| TASK PROMPT |
Reproduce verbatim the lines of the material below, from the line containing "avilion! Immerse yourself in" through the line containing "this: a breathtaking sunset", including both of those lines.

| MATERIAL SUPPLIED |
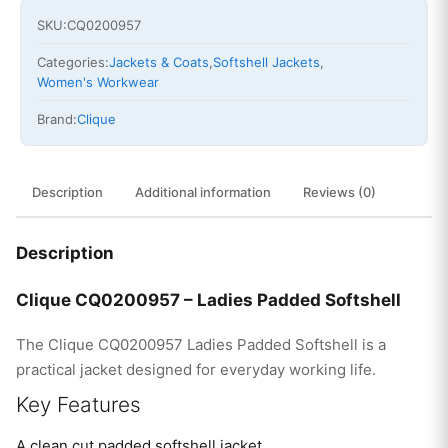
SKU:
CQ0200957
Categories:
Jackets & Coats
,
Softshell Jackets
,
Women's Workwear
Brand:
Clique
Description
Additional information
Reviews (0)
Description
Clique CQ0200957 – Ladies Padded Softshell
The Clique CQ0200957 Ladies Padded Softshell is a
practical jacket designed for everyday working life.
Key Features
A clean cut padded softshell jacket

* * *

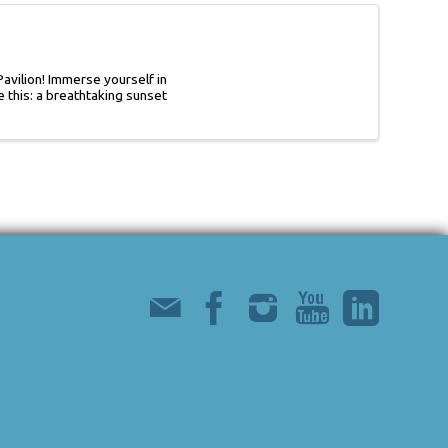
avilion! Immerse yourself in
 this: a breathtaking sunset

| YOUR RESPONSE |
avilion! Immerse yourself in
 this: a breathtaking sunset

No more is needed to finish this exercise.